Aufgaben |
**1)** Schreib aus dem Text über Antidepressiva jeden Satz heraus, in dem das Wort „PatientIn“ vorkommt.
**2)** Gib aus dem Text über Antidepressiva alles ab „Im Falle einer“ bis hinunter zu „21 über Depressionen).“ Wort für Wort aus.
**3)** Führe den Text über Antidepressiva in der Psychotherapie nach seinem letzten Satz weiter.

Im Falle einer Depression können Antidepressiva zu einer funktionalen Desensibilisierung beitragen. Die Gefühle von Verzweiflung und Hoffnungslosigkeit werden von der PatientIn nicht mehr als so qualvoll erlebt. Die verringerte Intensität der schmerzvollen Erfahrungen befähigt die PatientIn paradoxerweise, in der Psychotherapie zu arbeiten und davon zu profitieren. Es kann der PatientIn helfen, solche »verpackten« Erfahrungen mit der TherapeutIn zu teilen statt damit allein zu bleiben. Auf diese Weise wird die fixierte Gestalt der Depression in der Therapie unterbrochen (siehe Kapitel 21 über Depressionen).

[Gespeicherte Dateneinträge]
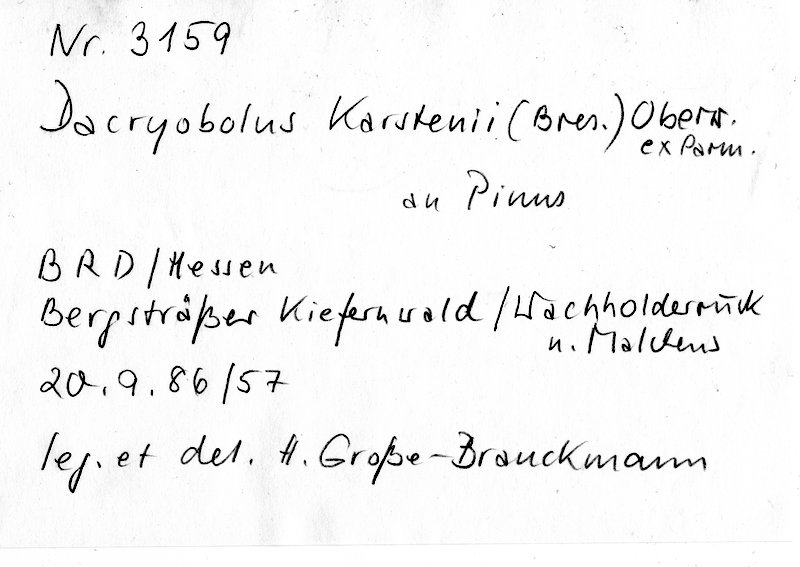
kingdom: Fungi
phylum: Basidiomycota
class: Agaricomycetes
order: Polyporales
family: Dacryobolaceae
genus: Dacryobolus
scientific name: Dacryobolus karstenii
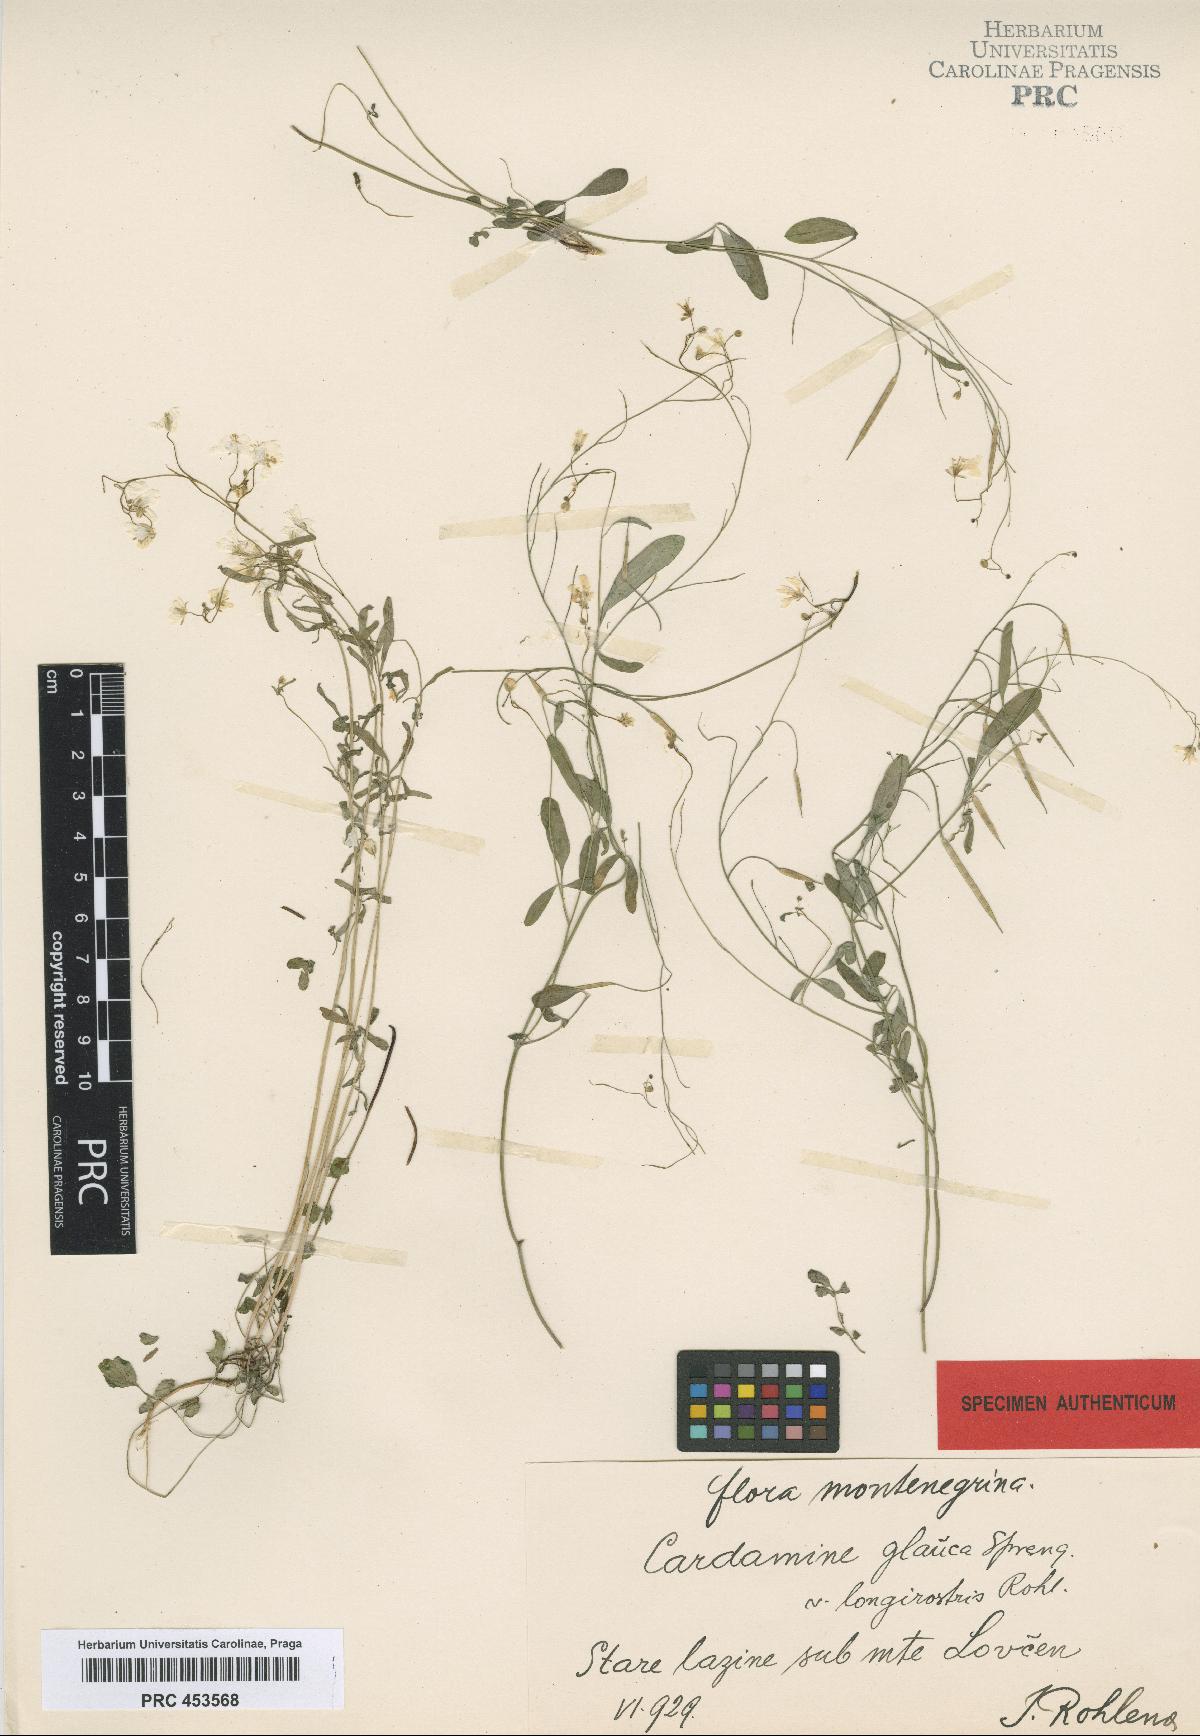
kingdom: Plantae
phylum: Tracheophyta
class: Magnoliopsida
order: Brassicales
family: Brassicaceae
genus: Cardamine
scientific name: Cardamine glauca
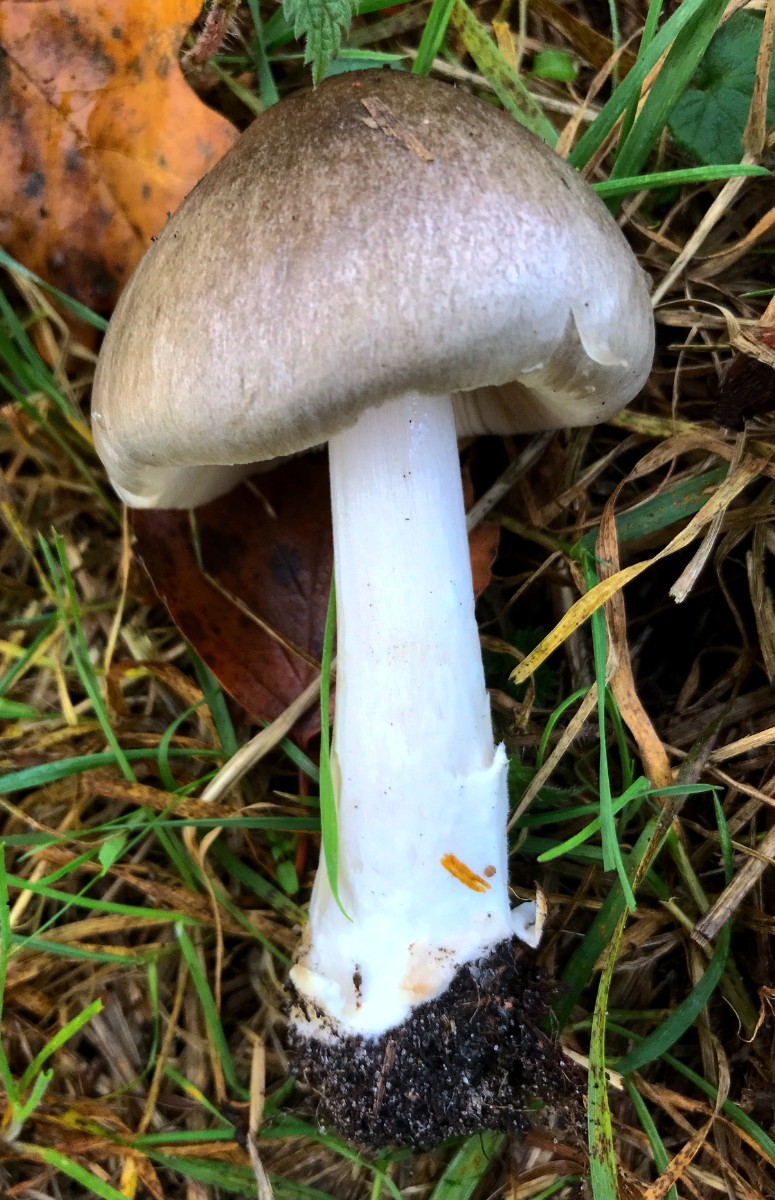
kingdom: Fungi
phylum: Basidiomycota
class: Agaricomycetes
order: Agaricales
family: Pluteaceae
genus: Volvopluteus
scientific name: Volvopluteus gloiocephalus
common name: høj posesvamp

Lösungen |
**1)**
- Die Gefühle von Verzweiflung und Hoffnungslosigkeit werden von der PatientIn nicht mehr als so qualvoll erlebt.
- Die verringerte Intensität der schmerzvollen Erfahrungen befähigt die PatientIn paradoxerweise, in der Psychotherapie zu arbeiten und davon zu profitieren.
- Es kann der PatientIn helfen, solche »verpackten« Erfahrungen mit der TherapeutIn zu teilen statt damit allein zu bleiben.

**2)**
Im Falle einer Depression können Antidepressiva zu einer funktionalen Desensibilisierung beitragen. Die Gefühle von Verzweiflung und Hoffnungslosigkeit werden von der PatientIn nicht mehr als so qualvoll erlebt. Die verringerte Intensität der schmerzvollen Erfahrungen befähigt die PatientIn paradoxerweise, in der Psychotherapie zu arbeiten und davon zu profitieren. Es kann der PatientIn helfen, solche »verpackten« Erfahrungen mit der TherapeutIn zu teilen statt damit allein zu bleiben. Auf diese Weise wird die fixierte Gestalt der Depression in der Therapie unterbrochen (siehe Kapitel 21 über Depressionen).

**3)**
Antidepressiva können nicht nur zu einer funktionalen Desensibilisierung beitragen, sondern auch zur Mobilisierung von Energie. Im Fall von schwereren Depressionen können die Antidepressiva helfen, die Energiereserven langsam wieder aufzufüllen. Diese Energie lässt sich dann von der PatientIn für notwendige Handlungen mobilisieren. »Ich habe nicht an die Antidepressiva geglaubt … Aber nach ungefähr zwei Monaten konnte ich alltägliche Dinge wieder genießen. Und ich bin ein bisschen aktiver geworden …«
Antidepressiva mildern auch Angst. Verglichen mit Benzodiazepinen tritt ihr angstlösender Effekt langsamer und weniger offensichtlich ein, hält länger an und es besteht kein Abhängigkeitsrisiko.
4.1.2.2 Stimmungsstabilisier (Phasenprophylaktika)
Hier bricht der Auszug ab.